Melvin Poe Dead at Ninety-Four
The world of American foxhunting lost one of its best-loved and most highly respected personalities with the passing of huntsman Melvin Poe on Saturday September 13, 2014. That’s the sad news. The good news is that Melvin was able to ride his horse and hunt his hounds to the very last year of his life.
In foxhunting circles he was referred to simply as Melvin. Everyone knew who you were talking about. He’s been a fixture in North American foxhunting for more than sixty years and a celebrated legend for most of that time. He’s immortalized in a dramatic oil painting by Wally Nall; he made the cover of UK’s Horse and Hound in 1991; he starred in Tom Davenport’s 1979 foxhunting video documentary, ‘Thoughts on Foxhunting’, narrated by Alexander Mackay-Smith; he was the subject for Peter Winant’s wonderful book, ‘Foxhunting with Melvin Poe’, The Derrydale Press 2002; and Melvin was inducted, along with his brother Albert, into the Huntsman’s Room at the Museum of Hounds and Hunting in Leesburg, Virginia.
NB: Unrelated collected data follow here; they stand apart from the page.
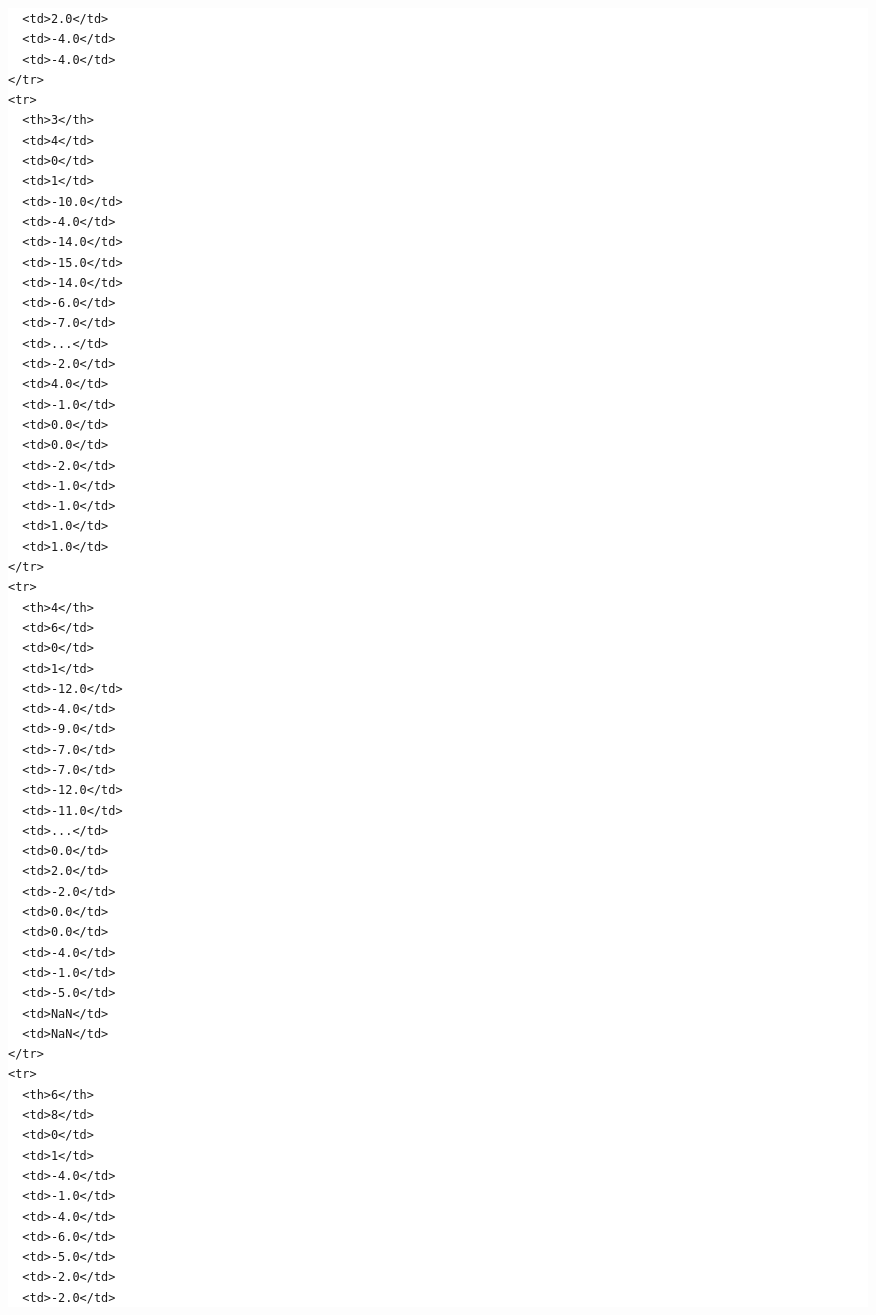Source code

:       <td>2.0</td>
      <td>-4.0</td>
      <td>-4.0</td>
    </tr>
    <tr>
      <th>3</th>
      <td>4</td>
      <td>0</td>
      <td>1</td>
      <td>-10.0</td>
      <td>-4.0</td>
      <td>-14.0</td>
      <td>-15.0</td>
      <td>-14.0</td>
      <td>-6.0</td>
      <td>-7.0</td>
      <td>...</td>
      <td>-2.0</td>
      <td>4.0</td>
      <td>-1.0</td>
      <td>0.0</td>
      <td>0.0</td>
      <td>-2.0</td>
      <td>-1.0</td>
      <td>-1.0</td>
      <td>1.0</td>
      <td>1.0</td>
    </tr>
    <tr>
      <th>4</th>
      <td>6</td>
      <td>0</td>
      <td>1</td>
      <td>-12.0</td>
      <td>-4.0</td>
      <td>-9.0</td>
      <td>-7.0</td>
      <td>-7.0</td>
      <td>-12.0</td>
      <td>-11.0</td>
      <td>...</td>
      <td>0.0</td>
      <td>2.0</td>
      <td>-2.0</td>
      <td>0.0</td>
      <td>0.0</td>
      <td>-4.0</td>
      <td>-1.0</td>
      <td>-5.0</td>
      <td>NaN</td>
      <td>NaN</td>
    </tr>
    <tr>
      <th>6</th>
      <td>8</td>
      <td>0</td>
      <td>1</td>
      <td>-4.0</td>
      <td>-1.0</td>
      <td>-4.0</td>
      <td>-6.0</td>
      <td>-5.0</td>
      <td>-2.0</td>
      <td>-2.0</td>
Melvin grew up in the Virginia countryside. He was the boy to whom his friends turned to identify trees, birds, and animal tracks. His father, uncles, and brothers were all enthusiastic hound breeders and hunters. Melvin and his contemporaries represent a vanishing breed of countryman who knew the woodlands intimately and all the creatures therein. And baseball! Melvin and his brothers loved baseball and participated in organized league play into their adult years.
Born in Fauquier County, Virginia—the Old Dominion Hounds hunting country—Melvin lived there, except for a stint in the Army during World War II, throughout his entire life. In the Army he served as a Jeep mechanic and participated in the invasion of Normandy. Upon resuming civilian life, he missed out on a job as an auto mechanic and was hired instead by the Old Dominion Hounds, where he served as professional huntsman from 1948 to 1959 and for the 1961–1962 season. In 1964, he became the professional huntsman for the Orange County Hunt (VA) and continued in that role until 1991.
The Orange County pack of red ring-necked American hounds has long been one of North America’s premier packs, and a day in their superb hunting country south of Middleburg was always highly sought after by visiting sportsmen and women on both sides of the Atlantic. Melvin showed the best of sport and the best of humor to the famous, like Jacqueline Kennedy Onassis and Senator John Warner, to visiting sportsmen and women from all over the world, and to everyday foxhunters like me.
He never scolded the field for turning a fox or foiling a line. “If my hounds can’t recover a line that’s been spoiled, the fault is mine,” he maintained. I certainly remember many great runs when visiting the Orange County, but what stands out most in my mind is how Melvin’s hounds adored him.
We’ve all seen huntsmen hustle their hounds back onto the hound truck after a hunt, the theory being: capture them while they’re still here. Not so, Melvin. After hunts at the Orange County, he just allowed hounds to hang out. They weren’t about to leave; they were where they wanted to be—with him. The door to the hound truck would remain open while Melvin offered his homemade wine to the foxhunters. Some hounds would climb in; others would lie on the ramp or at his feet outside. They were relaxed and happy, and, if they weren’t snoozing, their eyes followed his every move in complete adoration. That wasn’t training. No one, not even Melvin, can ‘train’ hounds to do that. That connection is made from somewhere deep inside.
After his retirement from Orange County, Melvin was pretty unhappy. Even his wife, Peggy, declared him to be more like a foxhound than any other creature. The former long-time chairman of the Orange County Hunt, the late George L. Ohrstrom, Jr. had the answer.
Mr. Ohrstrom owned a farm, Fassifern, deep in the Allegheny Mountains of Virginia, in the town of Warm Springs, Bath County. Mr. Ohrstrom realized that he was in a position to provide a new purpose for Melvin, so in 1992 he established his private pack, the Bath County Hounds.
For more than fifteen years, Melvin, and the Bath County Hounds showed a unique style of sport and hospitality to foxhunting guests in an old-fashioned American way. He always wanted the field close behind him, so they could see the action. I remember a reliable covert on a plateau above an old factory in Bath County where he would hold up his hounds and, like a symphony conductor, position the field in the best place to view the fox away.
Melvin continued to hunt his hounds from his home in Hume, Virginia, accompanied by relatives, neighbors, and friends almost to his very last days. He has given advice and assistance on hounds and hunting whenever requested to hunts all over the country, from Misty Morning Hounds in Florida to the Long Lake Hounds in Minnesota. With Melvin Poe gone, a big empty space is left in America’s foxhunting world.